Another amazing aspect of these inscriptions is that they are written in a Hebrew-Egyptian language — just like the Israelites would have known when they came out of Egypt. No other peoples would write this way. “While the letters of the Sinai inscriptions are primarily Hebrew, the language pattern is clearly Egyptian. Forster found that five out of every six words used in these inscriptions are related to the Hamyarite (ancient Arabic) language, the vernacular language of Egypt and Yemen. . . . After several centuries of captivity as slaves in Egypt, the Israelites would naturally speak and write a language that, while containing the initial evidence of Hebrew, would be heavily influenced by the Egyptian language” (p. 51).

“One of the fascinating features of these inscriptions is that the writer would draw a picture of a quail side by side with the inscription describing God’s miraculous provision of the quails to feed the Israelites” (p. 51).

Graves in the Mountains

“One of the most remarkable of the discoveries found in the Sinai in recent centuries was that of the graves of those Jews who had died from a supernatural plague. The Book of Numbers records: ‘And the Lord smote the people with a very great plague. And he called the name of that place Kibroth-hattaavah: because there they buried the people that lusted” (p. 62).
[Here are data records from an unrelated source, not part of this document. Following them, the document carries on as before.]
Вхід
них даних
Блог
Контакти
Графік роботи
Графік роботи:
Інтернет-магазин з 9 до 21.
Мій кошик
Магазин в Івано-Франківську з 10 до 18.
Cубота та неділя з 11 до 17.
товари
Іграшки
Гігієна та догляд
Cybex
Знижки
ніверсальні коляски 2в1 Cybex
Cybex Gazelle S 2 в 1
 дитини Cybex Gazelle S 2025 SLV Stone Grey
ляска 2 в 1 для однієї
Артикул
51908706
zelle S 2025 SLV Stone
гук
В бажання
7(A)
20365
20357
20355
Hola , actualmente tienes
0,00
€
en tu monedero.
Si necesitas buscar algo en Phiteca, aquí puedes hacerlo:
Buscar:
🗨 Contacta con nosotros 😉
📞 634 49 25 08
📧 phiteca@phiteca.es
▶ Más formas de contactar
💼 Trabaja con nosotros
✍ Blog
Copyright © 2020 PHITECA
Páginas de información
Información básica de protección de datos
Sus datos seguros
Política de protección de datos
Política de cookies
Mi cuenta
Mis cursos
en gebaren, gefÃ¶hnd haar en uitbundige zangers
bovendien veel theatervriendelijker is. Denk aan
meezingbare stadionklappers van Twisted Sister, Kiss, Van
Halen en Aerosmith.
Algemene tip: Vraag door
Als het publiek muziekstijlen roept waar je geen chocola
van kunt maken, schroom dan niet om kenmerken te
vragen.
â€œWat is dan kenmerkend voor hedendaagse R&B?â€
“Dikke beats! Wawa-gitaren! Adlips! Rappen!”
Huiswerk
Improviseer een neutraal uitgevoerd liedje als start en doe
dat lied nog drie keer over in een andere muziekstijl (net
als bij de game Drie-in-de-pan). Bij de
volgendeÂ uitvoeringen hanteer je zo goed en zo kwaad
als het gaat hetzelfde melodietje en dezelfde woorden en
“In 1761, the German explorer Barthold Niebuhr discovered an extensive ruined cemetery with carved inscriptions on the tombs and within a sepulcher on top of an inaccessible mountain . . . Niebuhr noted that these inscriptions could not have been made by native Egyptians because there are no carved stone inscriptions found in Egypt; rather the Egyptians painted their inscriptions on plaster surfaces” (p. 63).

“Neibuhr noted that the native Bedouin Arabs from the deserts of Sinai call these tombs ‘the Jews’ graves.’ He said that these hieroglyphics on the tombstones were quite different than the inscriptions he had found in Egyptian tombs” (p. 64). The many graves sit at the top of a mountain, unlike the graves of Egyptians who bury their dead in valleys. But the ancient Israelites customarily bury their dead on top of mountains, so these graves are clearly of Israelites who died while on the Exodus out of Egypt.
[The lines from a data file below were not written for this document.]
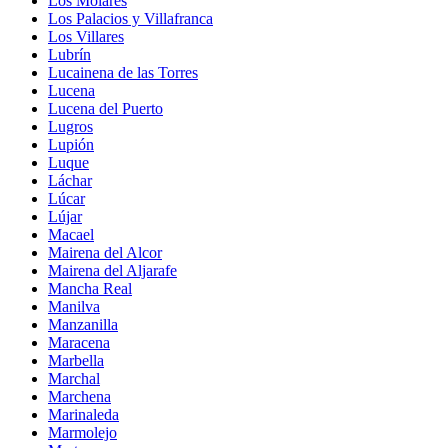
Los Molares
Los Palacios y Villafranca
Los Villares
Lubrín
Lucainena de las Torres
Lucena
Lucena del Puerto
Lugros
Lupión
Luque
Láchar
Lúcar
Lújar
Macael
Mairena del Alcor
Mairena del Aljarafe
Mancha Real
Manilva
Manzanilla
Maracena
Marbella
Marchal
Marchena
Marinaleda
Marmolejo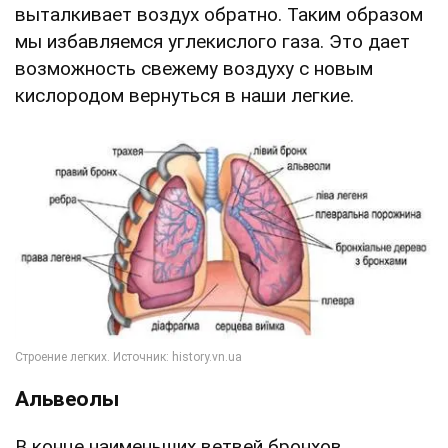
выталкивает воздух обратно. Таким образом
мы избавляемся углекислого газа. Это дает
возможность свежему воздуху с новым
кислородом вернуться в наши легкие.
Альвеолы
В конце наименьших ветвей бронхов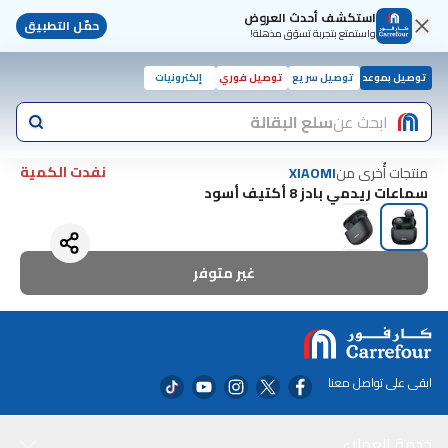
استكشف أحدث العروض
حمّل التطبيق
واستمتع بتجربة تسوّق مذهلة!
توصيل بموعد
توصيل سريع
توصيل فوري
إلكترونيات
ابحث عن
سلع البقالة
نفدت الكمية
منتجات أُخرى من
XIAOMI
سماعات ريدمي بادز 8 أكتيف أسود
غير متوفر
ابقى على تواصل معنا
خدمة العملاء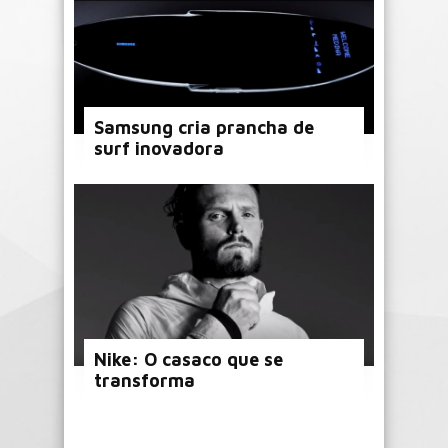
Samsung cria prancha de
surf inovadora
Nike: O casaco que se
transforma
Archeology Supports the Bible

This one example of archeology shows that the Biblical Exodus, far from being a myth, is supported by history and archeology. It shows that the events and even miracles in the Bible are attested to by hard evidence. Many more discoveries from archeology give support to the Biblical account. Thus, we can trust God’s Word through the record of history.